Finalmente logramos montarnos los 19 en un avión que olía a cebolla, debido al sudor veraniego de los franceses. Si el vuelo trasatlántico fue una pesadilla, en este realmente pensamos que hasta ahí íbamos a llegar: la gente gritaba, todos sentíamos náuseas, los vacíos eran fuertes y prolongados; al bajar del avión todos salimos con el mismo comentario de que la habíamos visto cerca. “Así que eso es lo que se siente antes de morir cuando se cae un avión”, dijo Mateo en un español perfecto.

Orly, a diferencia de Barajas, era un aeropuerto feo y viejo. Pero lleno de gente cálida y servicial. Y como “lo sospechamos desde un principio”: ¡Las maletas no estaban! De hecho, nunca habían abandonado Madrid (AVISO IMPORTANTE: nunca, nunca se les ocurra viajar por Iberia).

Los franceses nos atendieron muy bien: nos pidieron la dirección de cada uno y nos dijeron que nos las enviarían apenas llegaran. Algunos se fueron inmediatamente, pero otros decidimos esperar a ver si llegaban en los siguientes vuelos. Pasaron las horas y los arrivals, pero nunca llegaron. Al final, sólo quedábamos Mateo, el francés, y Liliana, la “ilegal”, que esperaba las maletas con los regalos de Cartago junto a su hija y su esposo, Emilio, un paisa pálido y delgado, que tenía una mancha café en la calva y una expresión de “no-mato-ni-una-mosca” que podía derretir a cualquiera.

-*-*-

OBJETIVOS:
1. Extrae todas las filas que contengan la cadena "kern".
2. Continúa el relato del vuelo a Orly a partir de su última oración.
El relato del vuelo a Orly no guarda relación con las filas.

FILAS LISTADAS:
-*-*-

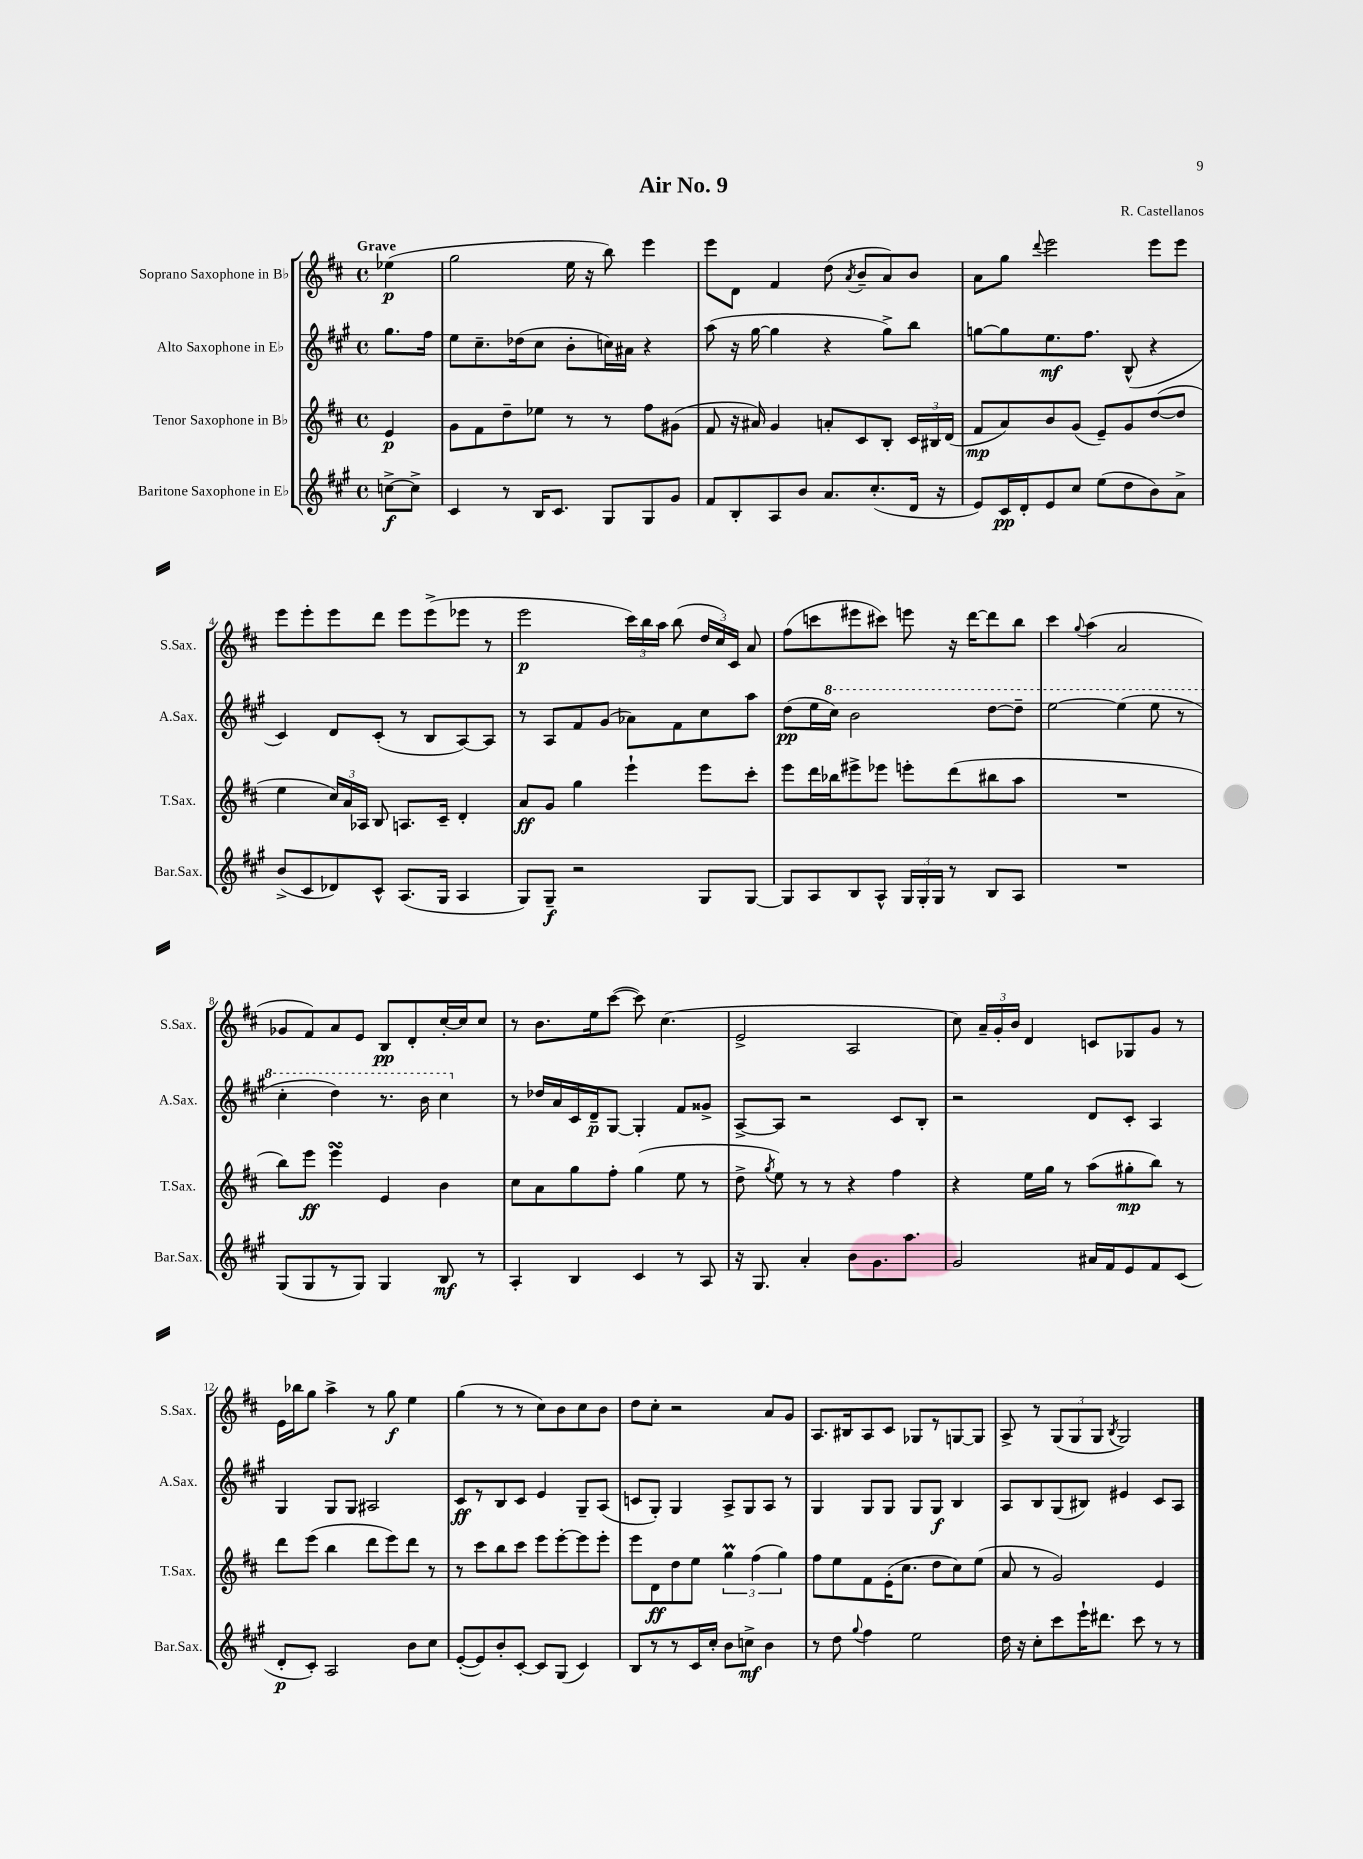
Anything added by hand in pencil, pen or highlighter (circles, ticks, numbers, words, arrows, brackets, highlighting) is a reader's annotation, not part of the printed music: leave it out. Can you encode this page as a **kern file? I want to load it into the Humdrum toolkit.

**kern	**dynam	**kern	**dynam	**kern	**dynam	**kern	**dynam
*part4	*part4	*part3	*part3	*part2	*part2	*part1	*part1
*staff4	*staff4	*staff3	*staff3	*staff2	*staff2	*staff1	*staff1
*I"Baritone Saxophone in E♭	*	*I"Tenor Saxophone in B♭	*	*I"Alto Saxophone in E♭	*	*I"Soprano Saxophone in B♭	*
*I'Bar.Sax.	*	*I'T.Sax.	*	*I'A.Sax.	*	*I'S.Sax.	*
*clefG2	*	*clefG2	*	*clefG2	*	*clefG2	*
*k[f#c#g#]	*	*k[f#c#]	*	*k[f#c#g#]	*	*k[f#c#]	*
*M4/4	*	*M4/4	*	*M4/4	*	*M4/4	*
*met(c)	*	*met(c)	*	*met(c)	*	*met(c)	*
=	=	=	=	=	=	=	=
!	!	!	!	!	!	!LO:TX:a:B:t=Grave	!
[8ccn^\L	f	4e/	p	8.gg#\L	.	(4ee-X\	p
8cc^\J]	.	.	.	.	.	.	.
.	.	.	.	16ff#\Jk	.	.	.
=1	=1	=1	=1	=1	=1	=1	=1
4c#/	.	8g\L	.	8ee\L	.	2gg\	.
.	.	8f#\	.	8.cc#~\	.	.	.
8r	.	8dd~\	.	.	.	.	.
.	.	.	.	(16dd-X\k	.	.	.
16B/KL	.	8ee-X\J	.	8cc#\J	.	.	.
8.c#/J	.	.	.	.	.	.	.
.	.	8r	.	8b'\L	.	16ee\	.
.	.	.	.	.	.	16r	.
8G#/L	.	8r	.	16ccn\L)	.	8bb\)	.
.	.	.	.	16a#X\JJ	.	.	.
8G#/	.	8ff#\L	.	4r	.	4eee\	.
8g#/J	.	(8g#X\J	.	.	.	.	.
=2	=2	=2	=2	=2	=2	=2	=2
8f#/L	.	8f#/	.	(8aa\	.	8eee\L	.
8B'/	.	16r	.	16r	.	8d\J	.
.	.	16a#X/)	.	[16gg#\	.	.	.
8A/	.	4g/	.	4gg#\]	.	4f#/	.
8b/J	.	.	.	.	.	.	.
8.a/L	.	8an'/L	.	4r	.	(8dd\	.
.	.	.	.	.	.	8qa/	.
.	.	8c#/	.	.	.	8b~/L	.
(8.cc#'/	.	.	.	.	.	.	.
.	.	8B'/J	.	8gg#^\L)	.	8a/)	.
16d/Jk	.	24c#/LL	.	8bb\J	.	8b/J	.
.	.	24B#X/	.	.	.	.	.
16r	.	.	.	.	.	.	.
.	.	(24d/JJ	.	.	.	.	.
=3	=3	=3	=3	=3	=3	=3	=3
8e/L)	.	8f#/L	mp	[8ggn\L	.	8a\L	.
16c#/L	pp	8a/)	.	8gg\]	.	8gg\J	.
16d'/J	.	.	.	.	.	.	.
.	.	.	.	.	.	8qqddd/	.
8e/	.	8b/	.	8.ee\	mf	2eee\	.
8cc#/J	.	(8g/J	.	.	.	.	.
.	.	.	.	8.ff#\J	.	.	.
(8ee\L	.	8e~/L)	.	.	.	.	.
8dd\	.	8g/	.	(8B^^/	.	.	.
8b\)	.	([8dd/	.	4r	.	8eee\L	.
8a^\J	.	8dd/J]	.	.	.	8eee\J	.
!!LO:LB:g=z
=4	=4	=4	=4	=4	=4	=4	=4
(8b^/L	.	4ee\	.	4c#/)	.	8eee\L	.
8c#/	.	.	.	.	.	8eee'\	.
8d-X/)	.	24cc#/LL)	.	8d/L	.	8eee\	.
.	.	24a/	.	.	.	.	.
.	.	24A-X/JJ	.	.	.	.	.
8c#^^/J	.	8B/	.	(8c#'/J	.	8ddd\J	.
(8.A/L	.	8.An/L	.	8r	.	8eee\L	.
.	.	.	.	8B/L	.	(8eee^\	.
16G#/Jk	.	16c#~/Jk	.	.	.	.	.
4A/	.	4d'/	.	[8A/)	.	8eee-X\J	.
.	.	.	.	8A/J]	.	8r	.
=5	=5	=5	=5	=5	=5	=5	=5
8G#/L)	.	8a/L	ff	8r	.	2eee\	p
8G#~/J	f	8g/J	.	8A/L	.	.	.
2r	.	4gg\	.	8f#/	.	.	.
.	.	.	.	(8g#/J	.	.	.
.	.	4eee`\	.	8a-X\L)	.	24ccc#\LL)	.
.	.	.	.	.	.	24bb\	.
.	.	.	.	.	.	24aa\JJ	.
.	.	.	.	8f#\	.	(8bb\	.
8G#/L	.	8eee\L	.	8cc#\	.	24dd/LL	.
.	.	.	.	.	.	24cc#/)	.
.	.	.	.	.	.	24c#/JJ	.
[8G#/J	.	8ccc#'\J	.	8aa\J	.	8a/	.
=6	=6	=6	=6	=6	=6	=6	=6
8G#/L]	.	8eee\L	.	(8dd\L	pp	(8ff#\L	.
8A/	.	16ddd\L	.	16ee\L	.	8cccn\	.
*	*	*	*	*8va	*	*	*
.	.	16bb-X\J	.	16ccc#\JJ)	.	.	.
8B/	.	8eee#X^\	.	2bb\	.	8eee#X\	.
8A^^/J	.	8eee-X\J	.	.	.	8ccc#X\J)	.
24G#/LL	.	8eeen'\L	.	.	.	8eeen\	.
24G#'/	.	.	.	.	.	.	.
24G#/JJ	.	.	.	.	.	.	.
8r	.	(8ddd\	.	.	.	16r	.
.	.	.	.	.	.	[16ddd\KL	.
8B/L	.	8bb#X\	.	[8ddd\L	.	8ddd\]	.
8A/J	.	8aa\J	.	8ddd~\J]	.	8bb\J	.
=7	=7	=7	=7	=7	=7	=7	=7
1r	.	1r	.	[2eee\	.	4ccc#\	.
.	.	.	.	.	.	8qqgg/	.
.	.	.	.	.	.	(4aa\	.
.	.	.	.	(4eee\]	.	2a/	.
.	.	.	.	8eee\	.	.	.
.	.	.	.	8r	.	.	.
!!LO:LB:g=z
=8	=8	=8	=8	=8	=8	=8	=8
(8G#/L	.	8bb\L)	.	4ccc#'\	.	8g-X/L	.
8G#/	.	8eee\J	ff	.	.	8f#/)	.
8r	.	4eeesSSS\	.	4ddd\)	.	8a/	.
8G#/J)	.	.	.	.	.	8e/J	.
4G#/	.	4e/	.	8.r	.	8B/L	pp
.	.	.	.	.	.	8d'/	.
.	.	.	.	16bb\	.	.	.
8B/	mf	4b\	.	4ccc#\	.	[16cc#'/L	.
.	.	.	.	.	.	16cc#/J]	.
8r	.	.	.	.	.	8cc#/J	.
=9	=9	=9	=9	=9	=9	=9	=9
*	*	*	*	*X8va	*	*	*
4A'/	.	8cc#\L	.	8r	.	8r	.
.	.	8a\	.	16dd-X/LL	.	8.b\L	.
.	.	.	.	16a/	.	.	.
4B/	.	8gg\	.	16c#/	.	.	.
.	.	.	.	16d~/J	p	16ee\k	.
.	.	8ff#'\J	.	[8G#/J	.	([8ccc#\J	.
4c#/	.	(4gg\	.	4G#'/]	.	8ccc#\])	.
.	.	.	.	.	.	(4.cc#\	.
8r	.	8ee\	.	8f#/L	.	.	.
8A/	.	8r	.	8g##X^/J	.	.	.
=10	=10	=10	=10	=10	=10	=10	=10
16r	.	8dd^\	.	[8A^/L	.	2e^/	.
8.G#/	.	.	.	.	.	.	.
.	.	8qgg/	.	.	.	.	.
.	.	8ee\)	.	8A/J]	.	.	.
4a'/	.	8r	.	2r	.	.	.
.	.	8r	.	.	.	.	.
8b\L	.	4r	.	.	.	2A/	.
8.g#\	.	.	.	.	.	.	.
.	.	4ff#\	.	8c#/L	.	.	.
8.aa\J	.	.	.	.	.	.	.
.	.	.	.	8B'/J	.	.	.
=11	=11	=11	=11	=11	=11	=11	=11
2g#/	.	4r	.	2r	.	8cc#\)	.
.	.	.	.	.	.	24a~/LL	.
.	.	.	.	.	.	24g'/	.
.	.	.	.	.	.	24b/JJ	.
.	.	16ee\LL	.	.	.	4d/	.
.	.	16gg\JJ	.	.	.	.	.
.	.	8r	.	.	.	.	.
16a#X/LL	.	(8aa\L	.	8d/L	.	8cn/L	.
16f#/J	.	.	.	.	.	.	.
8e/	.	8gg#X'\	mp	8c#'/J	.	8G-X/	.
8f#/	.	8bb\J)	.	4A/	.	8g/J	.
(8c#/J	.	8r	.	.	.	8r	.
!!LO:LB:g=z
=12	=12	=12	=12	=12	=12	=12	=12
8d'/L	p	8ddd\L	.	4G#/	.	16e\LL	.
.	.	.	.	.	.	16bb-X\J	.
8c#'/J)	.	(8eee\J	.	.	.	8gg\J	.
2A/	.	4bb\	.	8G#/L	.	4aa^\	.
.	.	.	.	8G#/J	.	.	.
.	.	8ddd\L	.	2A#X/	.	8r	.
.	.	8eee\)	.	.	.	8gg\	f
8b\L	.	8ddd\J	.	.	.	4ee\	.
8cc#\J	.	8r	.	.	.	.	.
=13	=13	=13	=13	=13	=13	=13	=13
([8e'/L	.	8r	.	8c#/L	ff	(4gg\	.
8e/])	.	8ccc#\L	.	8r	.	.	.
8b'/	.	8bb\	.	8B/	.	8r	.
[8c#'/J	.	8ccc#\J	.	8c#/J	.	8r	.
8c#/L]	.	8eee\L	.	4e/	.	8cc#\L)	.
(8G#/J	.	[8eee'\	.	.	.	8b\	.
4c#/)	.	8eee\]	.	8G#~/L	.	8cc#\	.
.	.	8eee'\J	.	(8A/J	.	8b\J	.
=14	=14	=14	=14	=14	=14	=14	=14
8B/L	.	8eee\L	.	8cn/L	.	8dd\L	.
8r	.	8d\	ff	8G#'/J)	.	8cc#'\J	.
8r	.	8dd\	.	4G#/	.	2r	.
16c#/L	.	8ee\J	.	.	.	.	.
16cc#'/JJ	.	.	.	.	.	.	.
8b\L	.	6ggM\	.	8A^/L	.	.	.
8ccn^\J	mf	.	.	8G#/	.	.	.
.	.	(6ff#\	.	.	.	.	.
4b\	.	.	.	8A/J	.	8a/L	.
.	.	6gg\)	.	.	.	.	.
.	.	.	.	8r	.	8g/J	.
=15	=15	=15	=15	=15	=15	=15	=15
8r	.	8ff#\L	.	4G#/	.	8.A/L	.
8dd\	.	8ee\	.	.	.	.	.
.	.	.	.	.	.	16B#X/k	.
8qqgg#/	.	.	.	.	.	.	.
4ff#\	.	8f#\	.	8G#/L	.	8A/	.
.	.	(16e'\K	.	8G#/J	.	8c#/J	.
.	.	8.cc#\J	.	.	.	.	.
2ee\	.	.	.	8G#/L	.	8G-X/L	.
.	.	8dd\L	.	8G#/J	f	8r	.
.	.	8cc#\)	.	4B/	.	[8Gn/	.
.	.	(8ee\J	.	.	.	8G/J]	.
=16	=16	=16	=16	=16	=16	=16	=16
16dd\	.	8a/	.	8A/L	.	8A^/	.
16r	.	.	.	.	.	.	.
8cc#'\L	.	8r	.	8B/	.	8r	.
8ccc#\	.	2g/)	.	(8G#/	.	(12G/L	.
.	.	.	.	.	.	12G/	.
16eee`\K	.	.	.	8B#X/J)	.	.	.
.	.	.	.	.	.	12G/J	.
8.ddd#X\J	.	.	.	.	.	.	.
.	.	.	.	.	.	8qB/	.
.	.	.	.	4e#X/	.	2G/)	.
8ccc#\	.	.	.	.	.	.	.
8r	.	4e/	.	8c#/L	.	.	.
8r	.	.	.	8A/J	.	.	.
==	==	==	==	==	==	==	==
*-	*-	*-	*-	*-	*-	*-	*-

-*-*-

RESPUESTAS FINALES:
1.
Anything added by hand in pencil, pen or highlighter (circles, ticks, numbers, words, arrows, brackets, highlighting) is a reader's annotation, not part of the printed music: leave it out. Can you encode this page as a **kern file? I want to load it into the Humdrum toolkit.
**kern	**dynam	**kern	**dynam	**kern	**dynam	**kern	**dynam

2.
Sólo en ese momento caímos en cuenta de una cosa: eran las 11 de la noche en París y no teníamos idea de dónde íbamos a dormir. Entonces, por primera vez, sentimos el peso del viaje: ¿Lo habíamos dejado todo por esto? Sabemos que suena a frase de suspenso de serie de los sesenta, pero eso es lo que uno se pregunta en momentos como ése. Fue entonces, también, cuando nos dimos cuenta de lo cansados que estábamos. Habían pasado más de dos días, pero para nosotros había sido como uno solo muy largo. Asustados, solos y con incertidumbre, decidimos pasar la noche en el aeropuerto. Todos los demás ya comenzaban a irse para sus casas; “mañana será otro día”, decían, y se iban resignados. Nosotros, en cambio, estábamos desamparados. Afuera, París y toda Europa se dejaban ver indiferentes, indomables. Nosotros acabábamos de llegar a domarla débiles, tristes y con varios goles de ventaja.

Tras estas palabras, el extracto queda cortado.